Tim Nasional Percepatan Penanggulangan Kemiskinan (2017) menyebutkan jika stunting disebabkan oleh banyak faktor, meskipun secara umum dikaitkan dengan masalah gizi. Faktor-faktor tersebut, antara lain:
1. Praktik pengasuhan yang kurang baik
Hal ini termasuk juga kurangnya pengetahuan ibu mengenai makanan bergizi pada masa kehamilan. Air Susu Ibu (ASI) yang seharusnya diberikan eksklusif selama 6 bulan seringkali diabaikan karena beberapa alasan. Selain ASI, terdapat Makanan Pengganti ASI (MP-ASI) yang seharusnya diperkenalkan saat bayi berusia minimal 6 bulan. Kedua faktor ini sering dianggap remeh.

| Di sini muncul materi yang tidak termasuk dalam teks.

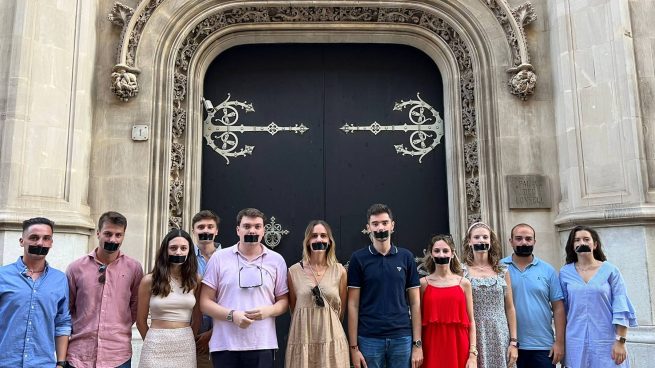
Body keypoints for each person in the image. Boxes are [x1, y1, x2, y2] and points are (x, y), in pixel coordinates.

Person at [200, 208, 289, 368]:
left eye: (257, 226)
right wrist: (232, 316)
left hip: (262, 344)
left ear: (263, 230)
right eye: (247, 226)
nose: (252, 230)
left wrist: (268, 311)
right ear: (238, 230)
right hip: (225, 345)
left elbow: (283, 301)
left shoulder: (277, 260)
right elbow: (205, 302)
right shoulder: (219, 258)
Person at [347, 203, 423, 368]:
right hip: (369, 338)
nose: (380, 228)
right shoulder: (358, 259)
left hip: (402, 336)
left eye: (384, 223)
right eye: (375, 224)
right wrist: (353, 348)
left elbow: (415, 303)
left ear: (392, 225)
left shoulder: (406, 257)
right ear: (368, 228)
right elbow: (352, 304)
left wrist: (418, 344)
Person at [66, 211, 144, 368]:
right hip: (79, 356)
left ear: (123, 236)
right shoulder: (76, 268)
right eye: (108, 234)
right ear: (98, 233)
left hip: (117, 355)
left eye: (118, 235)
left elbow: (135, 306)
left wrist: (117, 327)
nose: (112, 239)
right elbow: (67, 307)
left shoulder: (134, 268)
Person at [559, 225, 637, 368]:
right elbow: (562, 310)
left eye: (586, 239)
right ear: (572, 245)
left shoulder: (610, 271)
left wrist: (620, 341)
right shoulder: (565, 273)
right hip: (576, 341)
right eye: (577, 240)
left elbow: (621, 307)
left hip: (606, 340)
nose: (582, 243)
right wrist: (560, 343)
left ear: (595, 244)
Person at [0, 217, 72, 368]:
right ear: (22, 241)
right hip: (6, 362)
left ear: (51, 243)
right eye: (34, 237)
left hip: (44, 363)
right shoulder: (3, 276)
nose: (40, 243)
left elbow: (62, 323)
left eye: (46, 238)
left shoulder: (60, 280)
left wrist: (60, 363)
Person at [500, 223, 565, 368]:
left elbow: (559, 308)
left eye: (528, 239)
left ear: (534, 242)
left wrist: (559, 342)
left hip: (542, 346)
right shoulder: (499, 268)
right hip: (508, 345)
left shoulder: (548, 270)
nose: (524, 242)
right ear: (510, 241)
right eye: (518, 238)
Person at [285, 220, 348, 368]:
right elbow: (294, 308)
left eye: (323, 236)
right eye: (314, 236)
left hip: (331, 338)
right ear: (307, 241)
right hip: (303, 338)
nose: (319, 239)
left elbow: (341, 309)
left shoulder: (340, 271)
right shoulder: (293, 272)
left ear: (329, 241)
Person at [136, 228, 202, 367]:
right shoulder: (149, 280)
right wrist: (150, 342)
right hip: (155, 343)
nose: (178, 252)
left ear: (189, 251)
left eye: (183, 248)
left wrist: (189, 338)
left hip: (184, 344)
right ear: (165, 250)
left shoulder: (195, 280)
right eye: (173, 248)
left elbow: (197, 317)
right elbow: (140, 321)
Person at [462, 222, 518, 368]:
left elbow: (510, 307)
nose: (481, 240)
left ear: (491, 241)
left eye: (485, 237)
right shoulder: (462, 272)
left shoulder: (502, 271)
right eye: (477, 237)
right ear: (469, 241)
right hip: (473, 333)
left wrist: (513, 342)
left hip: (499, 333)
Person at [420, 234, 477, 368]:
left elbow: (471, 321)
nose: (441, 254)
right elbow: (417, 320)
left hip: (459, 346)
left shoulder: (464, 283)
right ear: (431, 254)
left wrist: (472, 354)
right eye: (437, 251)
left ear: (452, 254)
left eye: (445, 251)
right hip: (431, 346)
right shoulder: (423, 284)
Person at [191, 209, 222, 367]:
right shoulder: (184, 258)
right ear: (193, 230)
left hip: (224, 330)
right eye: (201, 227)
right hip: (193, 331)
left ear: (216, 231)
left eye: (210, 227)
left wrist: (213, 333)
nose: (206, 230)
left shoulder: (230, 258)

2. Terbatasnya layanan kesehatan, termasuk ANC (Ante Natal Care) dan Post Natal Care, dan pembelajaran dini yang berkualitas
Data Kemenkes dan Bank Dunia tahun 2013 menyebutkan jika kehadiran anak di posyandu menurun hingga 64% yang menyebabkan anak kekurangan layanan imunisasi. Fakta lainnya adalah 2 dari 3 ibu hamil tidak mengonsumsi suplemen zat besi serta terbatasnya akses layanan kesehatan.
3. Kurangnya akses keluarga ke makanan bergizi
Kurangnya akses makanan bergizi ini menyebabkan 1 dari 3 ibu hamil mengalami anemia. Makanan bergizi saat masa kehamilan sangatlah penting dalam mendukung pertumbuhan dan perkembangan janin. Selain itu, makanan bergizi juga penting bagi 1000 hari pertama kehidupan bayi.
4. Kurangnya akses air bersih dan sanitasi
Data menunjukkan jika 1 dari 5 rumah tangga di Indonesia masih buang air besar (BAB) di ruang terbuka, serta 1 dari 3 rumah belum memiliki akses air minum bersih.
Selain gangguan terhadap pertumbuhan fisik dan gangguan metabolisme tubuh, masih terdapat banyak dampak jangka panjang lain yang diakibatkan oleh stunting, antara lain menurunnya kemampuan kognitif dan prestasi belajar, kekebalan tubuh menurun, kanker, diabetes, penyakit jantung koroner, serta kualitas kerja yang menurunkan produktivitas ekonomi. Dengan banyaknya dampak buruk yang diakibatkan oleh stunting, perlu adanya kesadaran masyarakat untuk mengenal stunting lebih dekat dengan mengetahui penyebab dan cara pencegahannya agar tidak lagi ada anak-anak penerus bangsa yang harus menderita karena hal tersebut. Adapun langkah pencegahan stunting, yaitu:
1. Terpenuhinya kebutuhan gizi sejak ibu hamil
Perlunya memperhatikan ibu yang sedang mengandung agar mengonsumsi makanan sehat dan bergizi. Gizi seimbang menjadi faktor penting yang memengaruhi kualitas dan proses pertumbuhan anak.
2. Memberikan ASI
Sebaiknya ASI diberikan untuk menerapkan pola asuh yang ideal. Pemberian ASI dilakukan pada bayi sampai dengan 6 bulan.
3. Menjaga pola makan
Pemberian asupan untuk balita harus memiliki kandungan nutrisi dan gizi yang baik untuk pertumbuhan dan perkembangannya. Dengan banyak macam kandungan makanan seperti protein, karbohidrat, lemak, dan vitamin akan membuat gizi seimbang.
Stunting merupakan kondisi yang perlu kita perhatikan bersama karena memengaruhi proses tumbuh kembang anak-anak yang akan menjadi para pemimpin bangsa di masa depan. Maka dari itu, diharapkan agar pemerintah dan masyarakat dapat bersinergi untuk memberantas stunting di Indonesia. Kenali, hindari, dan tangani stunting sejak dini demi menciptakan Indonesia bebas stunting!